During this tornado-esque process of opening the bee-shipping container and sweeping them into the hive, Richards and I were engulfed in a cloud of aimless bees. Though we each wore a beekeeper hat, gloves, and shorts, and though we operated a smoker, the precautions were moot. Bees crawled all over us, but neither of us was stung. During the procedure, it became clear that Richards had worked to eliminate all fear from the occasion, resolving to enjoy the energy-packed moment for the opportunity that it was.

Throughout the next couple of weeks, the hive will continue to grow and produce that sweet royal amber sustenance.

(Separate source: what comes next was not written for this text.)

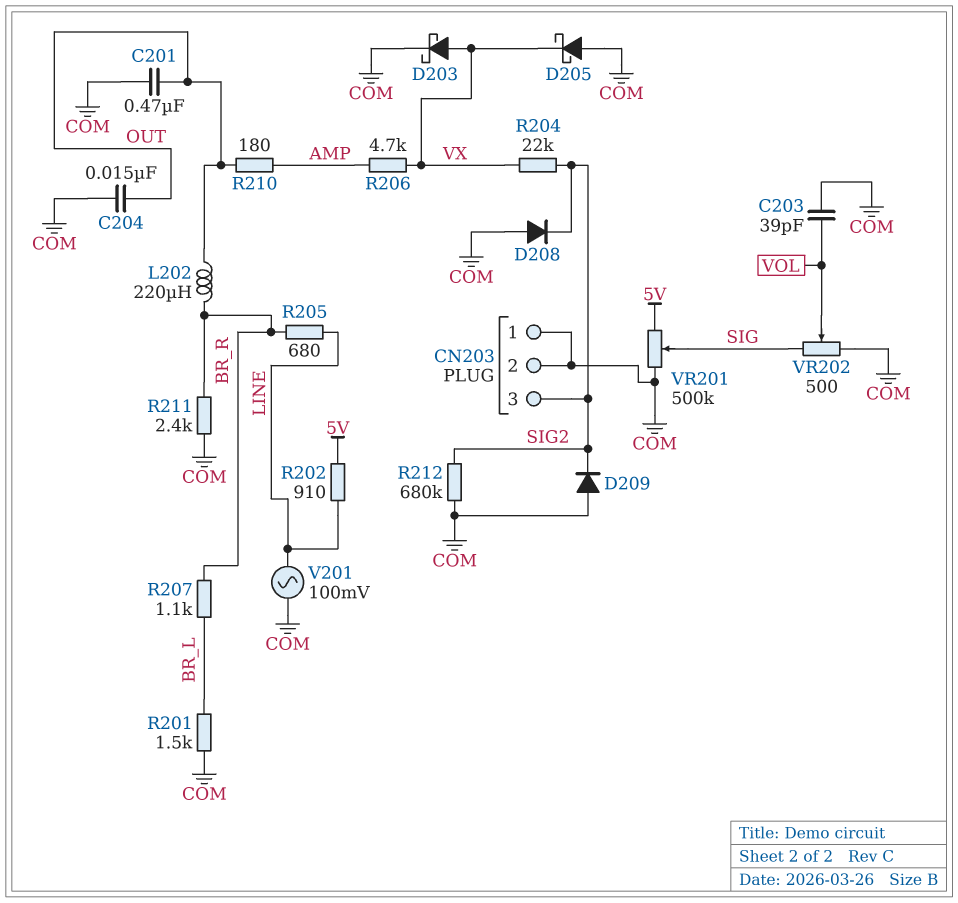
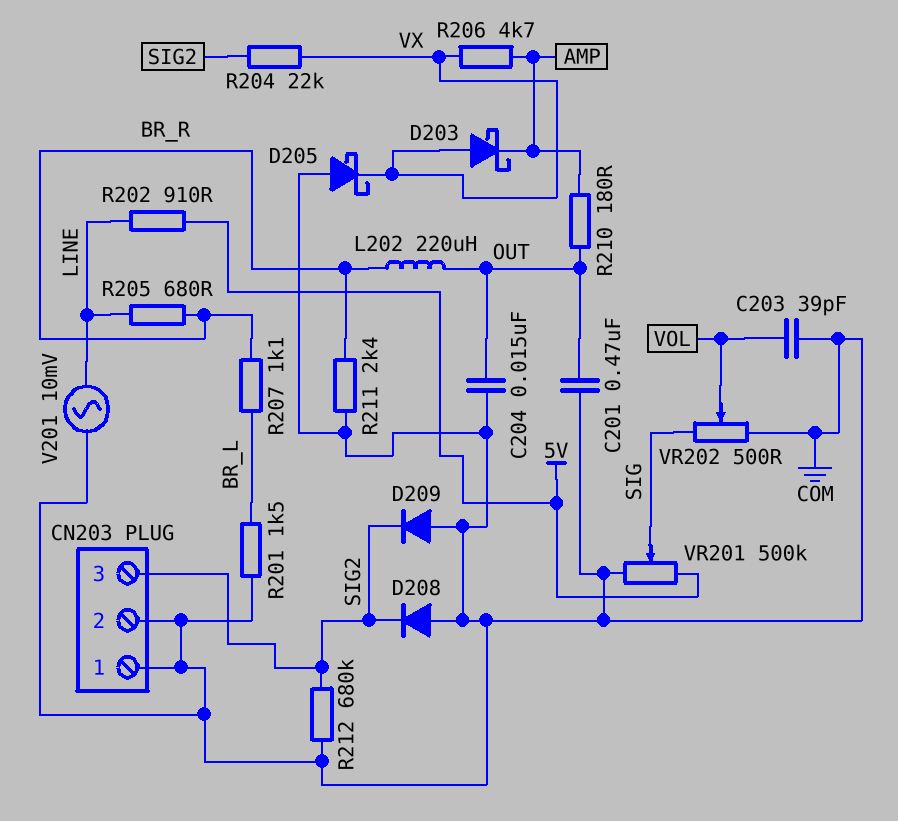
D203: schottky (A VX, K COM) -> schottky (A VX, K AMP)
V201: AC 100mV (COM, LINE) -> AC 10mV (COM, LINE)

While Richards hopes to collect honey, the department currently lacks the tools she will need to clean it. Pure honey, she said, will be a gift she will share unrefined: honeycomb, bits of bees’ wings, everything left in it.
Later this quarter, Richards will present her project to each of the Field and Natural History course sections. She also invites anyone curious to join her for a ranger ride up to the hive, and to share in the experience every Sunday.